For reference, the universe is about 13.787 billion years old [0]. That's about 13.787 * 10^9 * 365 * 24 * 3600 = 4.348 * 10^17 seconds, which (I think?) is a 59-bit number [1]. 10ths of a second will require 62 bits, which is right about at the edge of what a 64-bit signed integer will allow.

If you want milliseconds, you'll need at least 69 bits. For nanoseconds, you'll need at least 89 bits.

So you'll either need an integer type that's wider than what's natively supported in most hardware (thus potentially sacrificing performance), or you'll have to sacrifice precision.

[0]: https://en.wikipedia.org/wiki/Age_of_the_universe

[1]: https://www.wolframalpha.com/input/?i=13.787+*+10%5E9+*+365+...

struct timespec already exists and stores time as two 64 bit integers. Should last a little while.
Ah, that's something I wasn't aware of. Yeah, that scheme could work if you didn't need a single integer to represent time.
Just go for it. In the larger scheme of things, it's not that long until 128-bit CPUs.

I'm mostly kidding. But if you're thinking of representing nanoseconds since the big bang, the wait for 128-bit CPUs is not very long...

GNU has extensions to support 128bit number types [0] already, for systems that can handle it.

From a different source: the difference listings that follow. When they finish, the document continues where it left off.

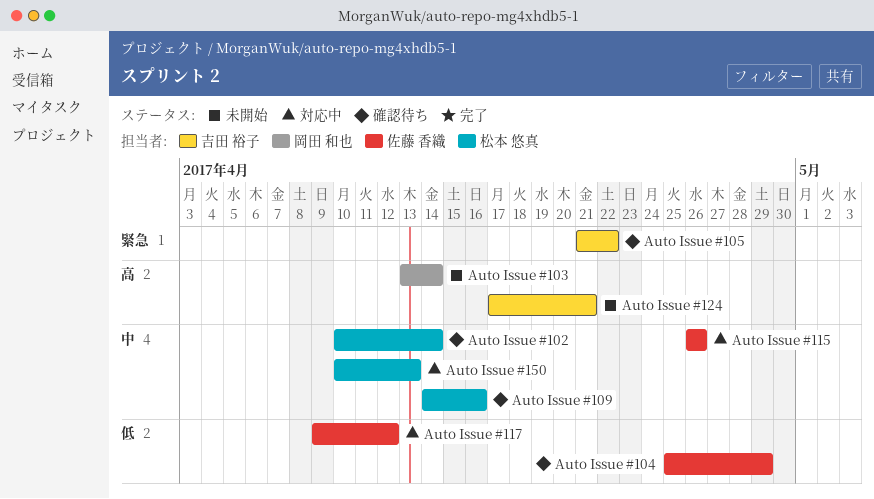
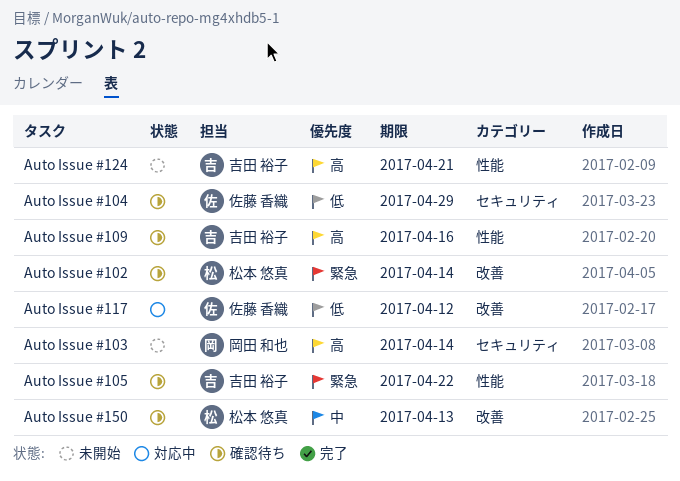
Auto Issue #102, priority: 中 -> 緊急
Auto Issue #109, owner: 松本 悠真 -> 吉田 裕子
Auto Issue #109, priority: 中 -> 高
Auto Issue #115: present -> none
Auto Issue #150, status: 対応中 -> 確認待ち

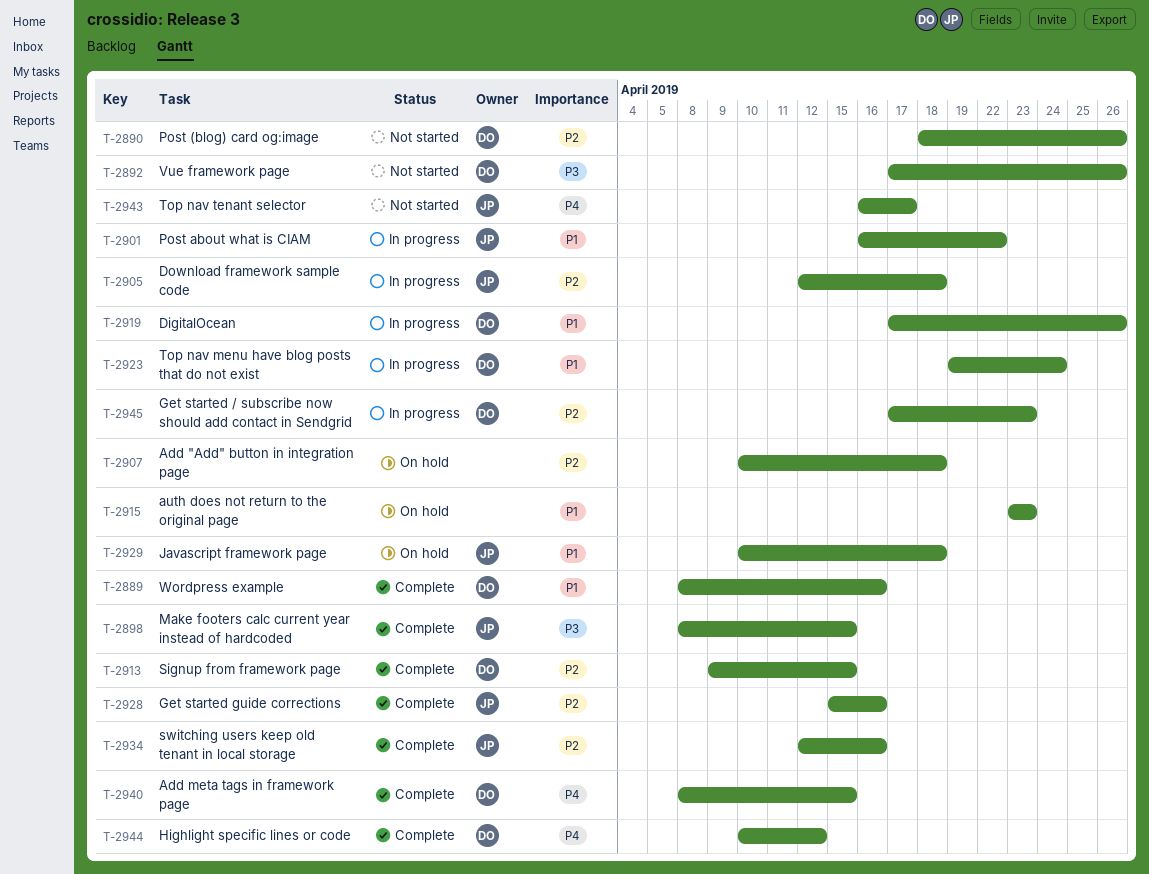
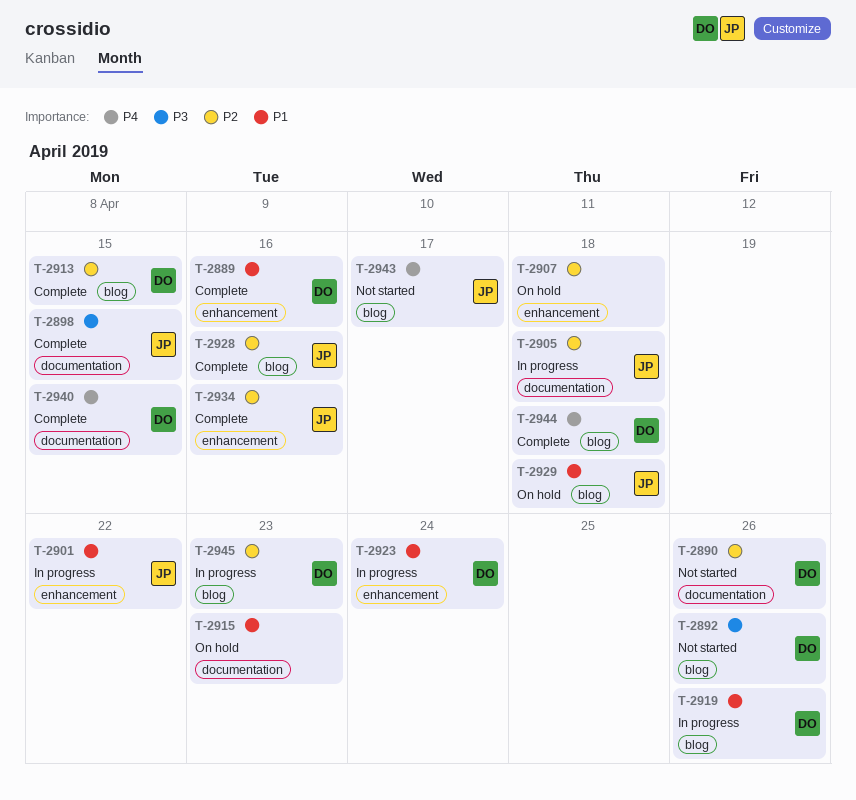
T-2944, due: Apr 12 -> Apr 18

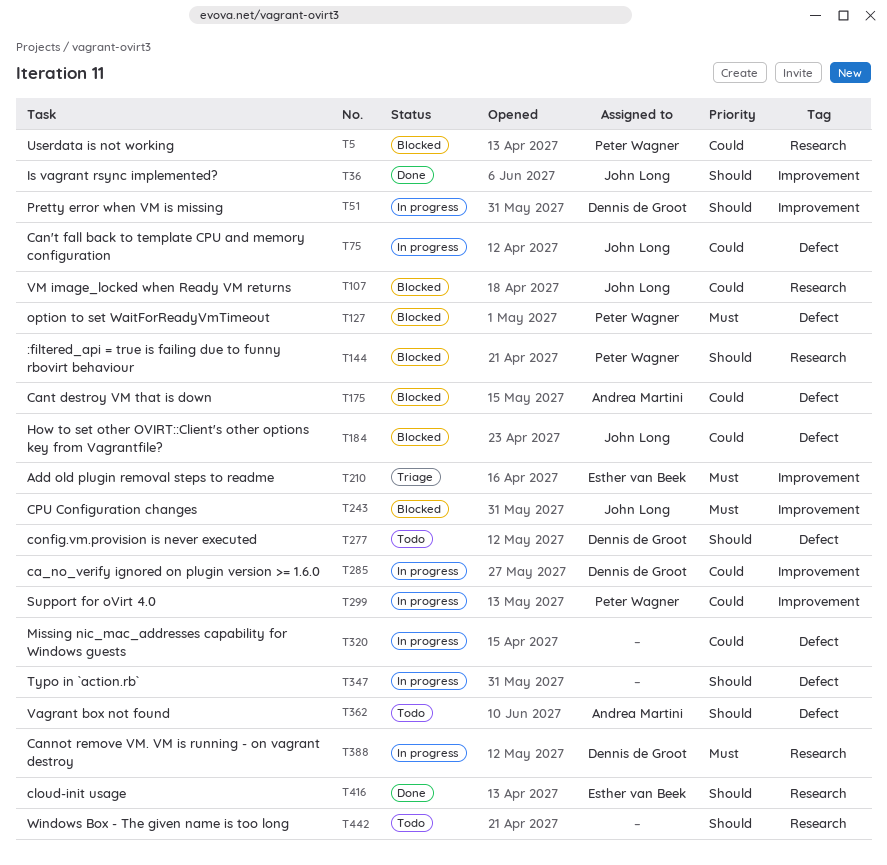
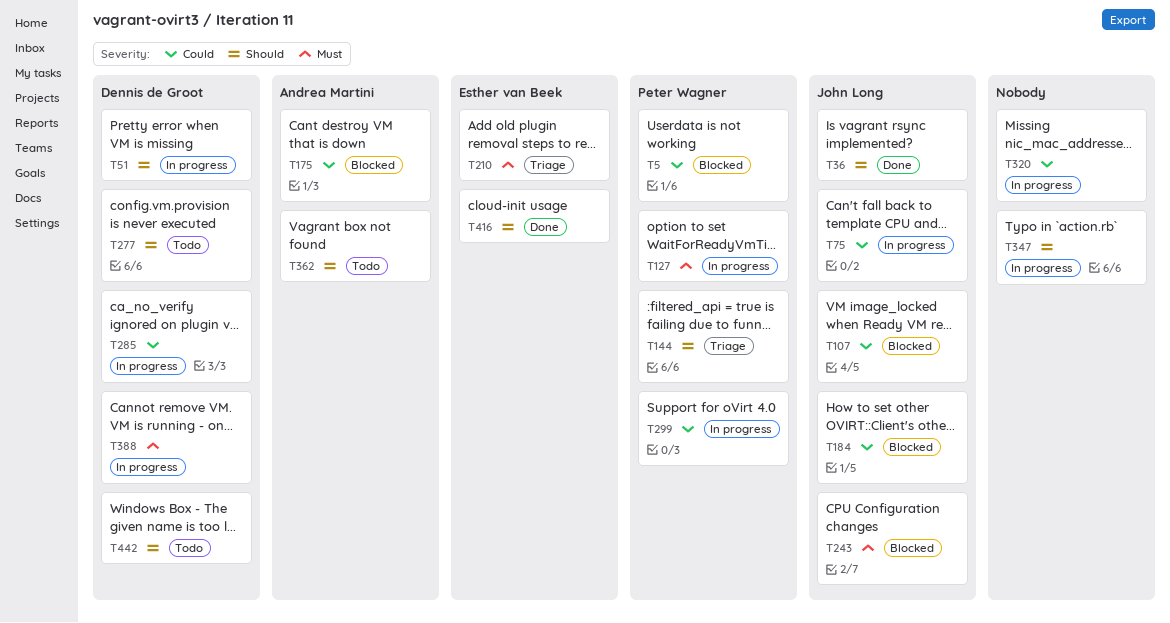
T127, status: Blocked -> In progress
T144, status: Blocked -> Triage
T442, owner: none -> Dennis de Groot

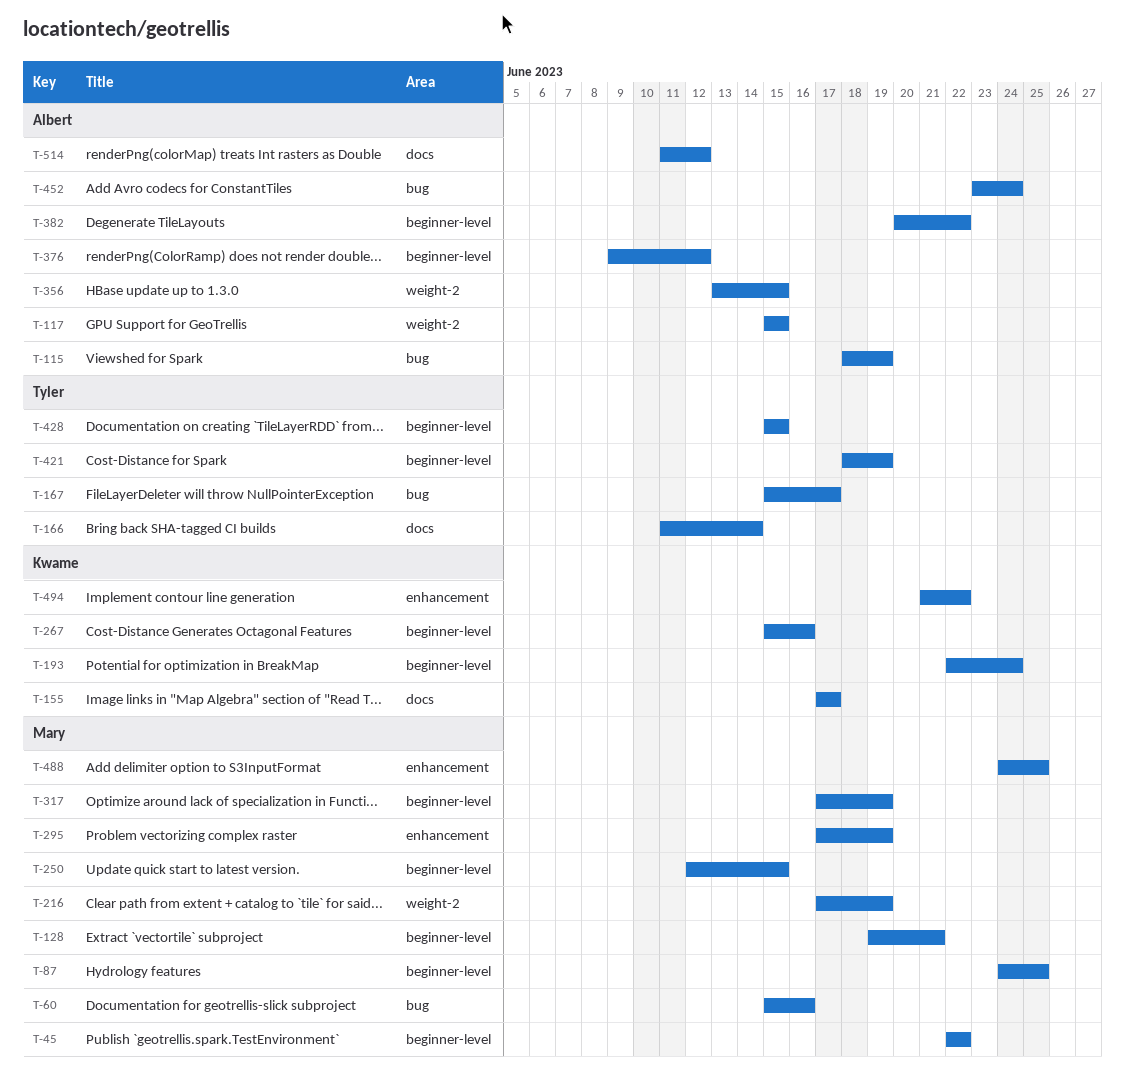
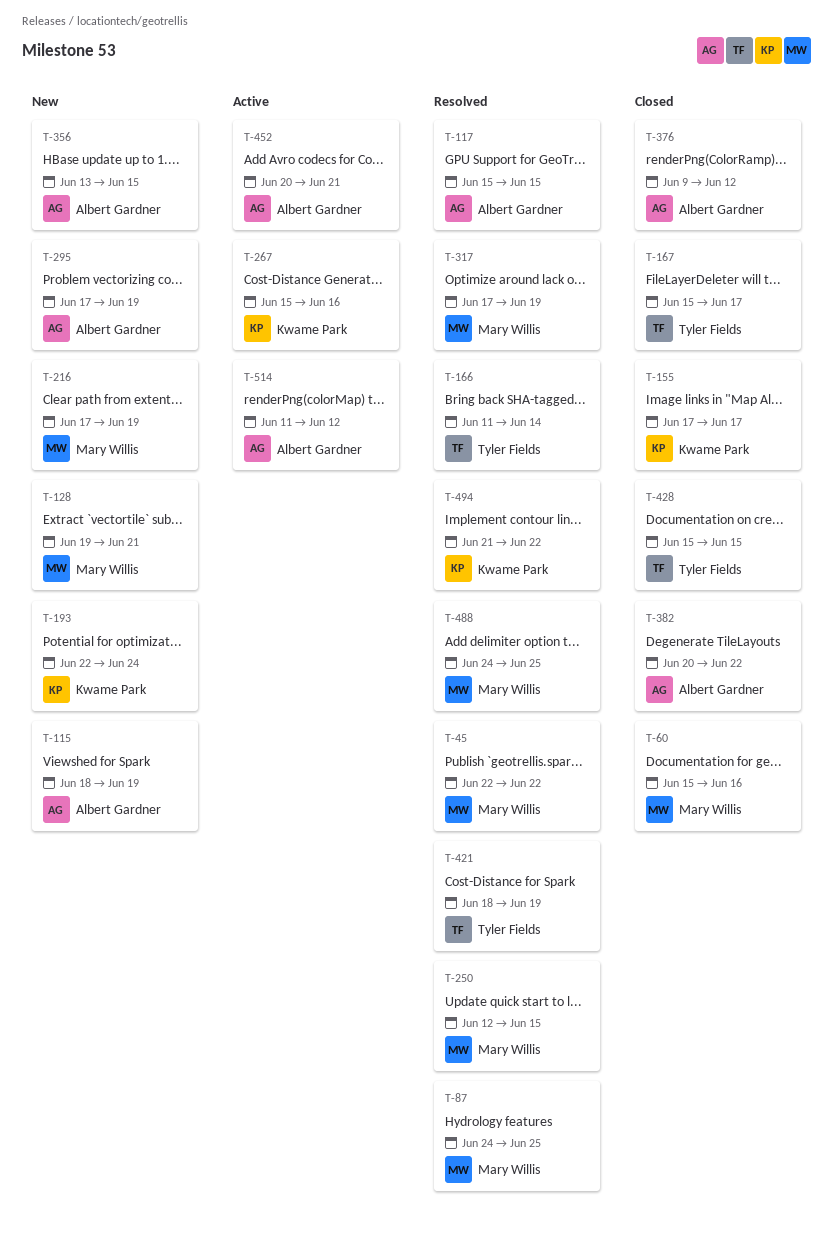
T-295, owner: Mary Willis -> Albert Gardner
T-452, start: Jun 23 -> Jun 20
T-452, due: Jun 24 -> Jun 21

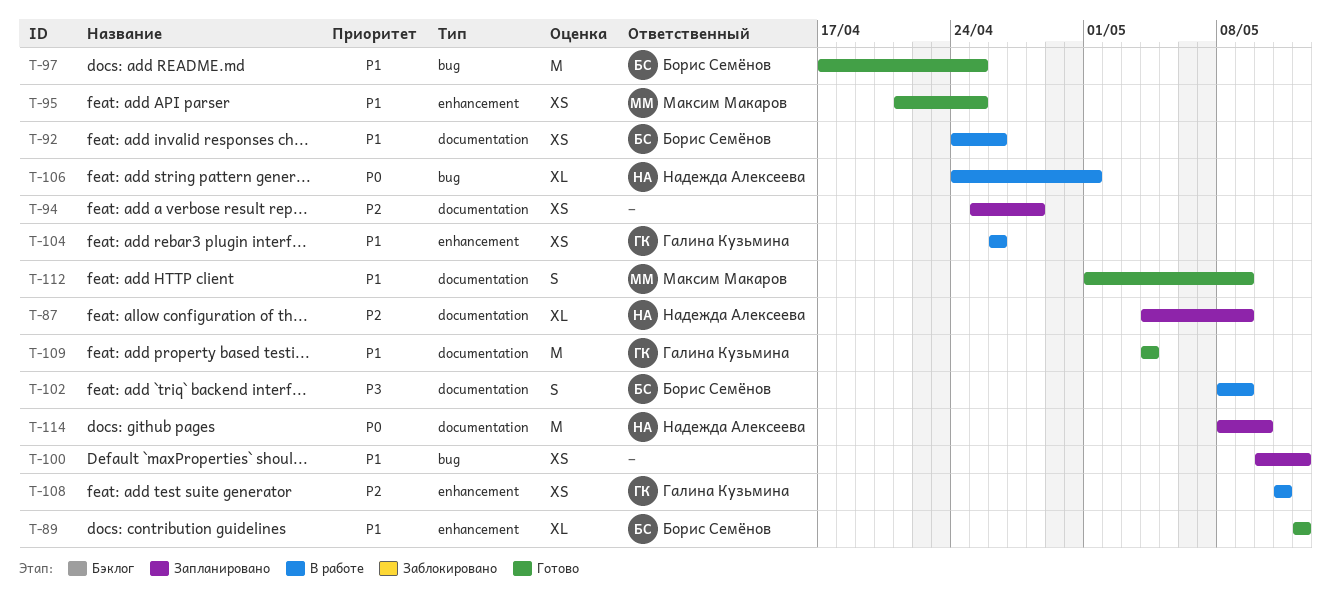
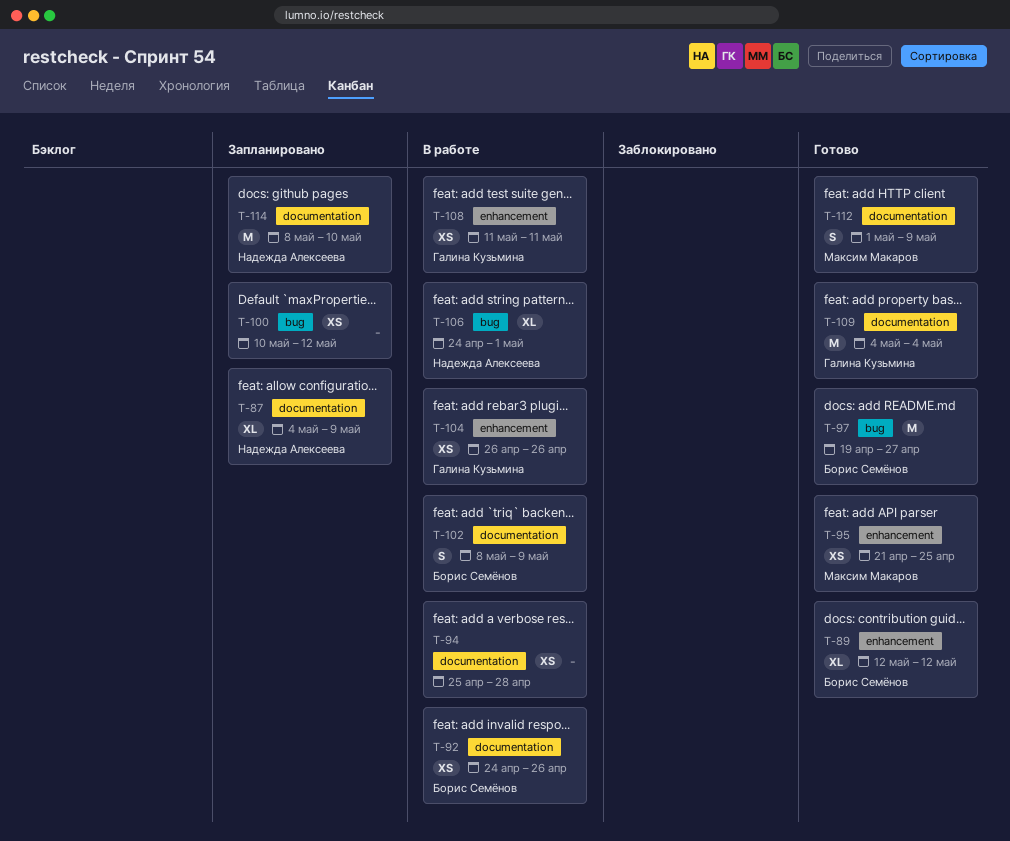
T-94, status: Запланировано -> В работе
T-97, start: Apr 17 -> Apr 19
T-97, due: Apr 25 -> Apr 27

[0] https://gcc.gnu.org/onlinedocs/gcc/_005f_005fint128.html

So, the problem is a 64 bit int only gives you ~500 years around the epoch at nanosecond resolution. That's sufficient for timestamping, but not great for a general purpose time library where even ordinary civil calculations might exceed that range, particularly in intermediate arithmetic.

Since larger than 64 bit ints are a disaster for portability, the reasonable solution is to go with a 64 bit signed seconds, 32 bit nano offset field. A lot of language std libs have adopted something along these lines.

DJB was advocating for everything to be in a format like this, referenced to TAI (UTC without leap seconds, basically). Sadly that didn't get any traction.

I remember in my University years i was astounded to find out that none of the programming languages we were taught could represent the Jurrasic period, or the day the earth was formed, as a date.

I was horrified even more when i learned that future leap seconds are undefined, and we literally can't tell what is the time on the clock lik3w a million seconds from now.

In what resolution?

What do people that need higher resolution use? And the people that don't care about that amount, do they pay the performance penalty?

Every physical or humane value is hard to some extent.

This only really really works if you do TAI. Down with leap seconds.